Poets and editors who were asked to respond to the news proved less charitable: Michael Horowitz, usually the most generous supporter of his fellow poets and himself a veteran of live performance, was uncharacteristically harsh: "His work sucks. It's not poetry. Someone I know saw him performing and said he makes people laugh." Peter Forbes, the editor of Poetry Review and a believer in the beneficent influence of performance poetry, slapped Young down too: "My instinct is to disapprove of the whole thing." Michael Schmidt, a poet and respected publisher of poetry, wrote in PN Review: "It is hard to know whether to celebrate with Mr Waugh or nash teeth with Horowitz and Forbes. The works is not available to be read."
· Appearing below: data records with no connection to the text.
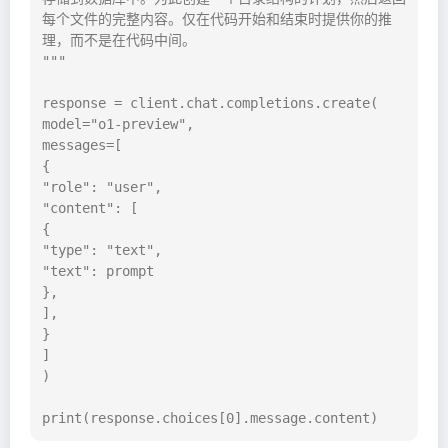
每个文件的完整内容。仅在代码开始和结束时提供你的推
理，而不是在代码中间。

"""

response = client.chat.completions.create(

model="o1-preview",

messages=[

{

"role": "user",

"content": [

{

"type": "text",

"text": prompt

},

],

}

]

)

print(response.choices[0].message.content)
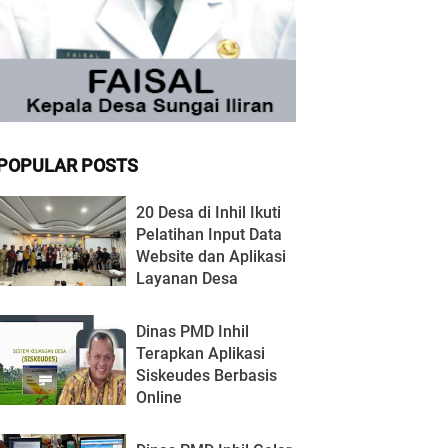
POPULAR POSTS
20 Desa di Inhil Ikuti
Pelatihan Input Data
Website dan Aplikasi
Layanan Desa
Dinas PMD Inhil
Terapkan Aplikasi
Siskeudes Berbasis
Online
That was the difficulty, of course: the media had focused on the money that a performance poet can command and not on the poems themselves because, until this week, those who had not caught Young on the performance circuit could not have seen his poetry because he was unpublished.

Now, at last, the hype is over. Is Waugh right? Or is Horowitz? Horowitz without a shadow of a doubt. On the page, the work is trite and clumsy in the extreme; crude, self-preening doggerel in the Belloc-cum-Hood mode with a naughty, late-20th-century fizz about its subject matter, which ranges from snorting cocaine to suicide, from outing heteros to casual sex. The test of any good poem is whether or not it deserves to be re- read; whether its language and its mood haunt us. This book-simulacrum can be read in 30 minutes flat, and it would require a mightily self-destructive act of physical and intellectual application to wish to pick it out of the waste basket.
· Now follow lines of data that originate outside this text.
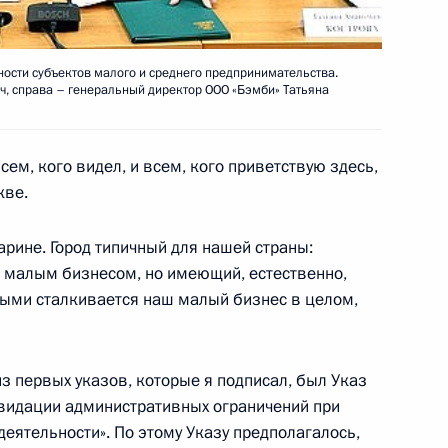
ости субъектов малого и среднего предпринимательства.
, справа – генеральный директор ООО «Бэмби» Татьяна
нии по экономическим
ем, кого видел, и всем, кого приветствую здесь,
кве.
арине. Город типичный для нашей страны:
чений по итогам совещания
 малым бизнесом, но имеющий, естественно,
еров для малого и среднего
орыми сталкивается наш малый бизнес в целом,
з первых указов, которые я подписал, был Указ
квидации административных ограничений при
еятельности». По этому Указу предполагалось,
едседателя Правительства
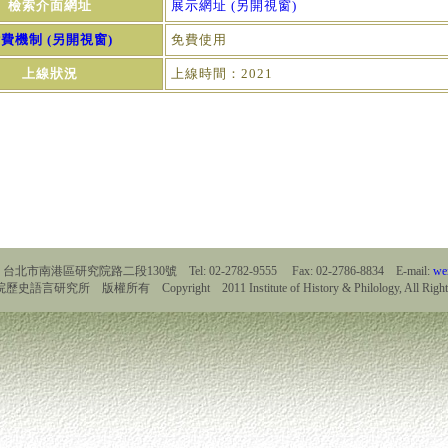
檢索介面網址
展示網址 (另開視窗)
費機制 (另開視窗)
免費使用
上線狀況
上線時間：2021
9 台北市南港區研究院路二段130號 Tel: 02-2782-9555 Fax: 02-2786-8834 E-mail:
we
言研究所 版權所有 Copyright 2011 Institute of History & Philology, All Rights 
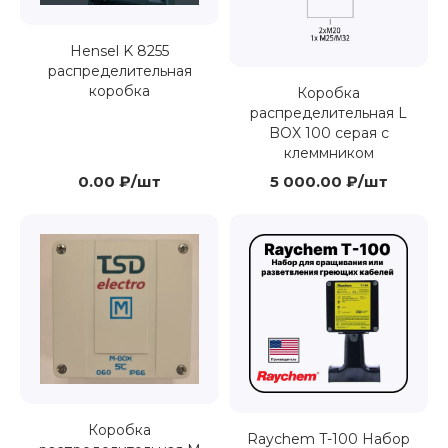
Hensel K 8255
распределительная
коробка
Коробка
распределительная L
BOX 100 серая с
клеммником
0.00 ₽/шт
5 000.00 ₽/шт
Коробка
Raychem T-100 Набор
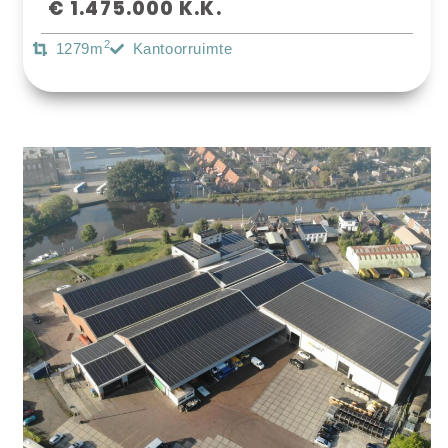
€ 1.475.000 K.k.
2
1279m
Kantoorruimte
Bekijk Object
But this is not quite all, of course. The more important matter is what the record and TV deals, and all the media attention lavished on Young to date represent: the young man has undoubtedly been a wow with audiences who have seen and heard him. His photograph on the book's jacket proves how visually appealing - from the well-oiled, raffish locks, to the white winged collar - someone thinks he is. He is proving a success as a performance poet. But performance poetry of this kind is as different from most of the poetry being read and heard around the country this week - the kind of poetry that transfigures the ordinary; that shows a respect for the mysterious workings of the imaginative processes; that transforms our perceptions of the world - as could ever be imagined.

Some of the time the world is all zip, bop, wow! This is the terrain of the performance poet. At other times, in those moments between the moments, time seems to take a little longer. That's when the real poet, sometimes impecunious, occasionally curmudgeonly, shoulders through, fresh from the inner dark of himself (or herself) and others.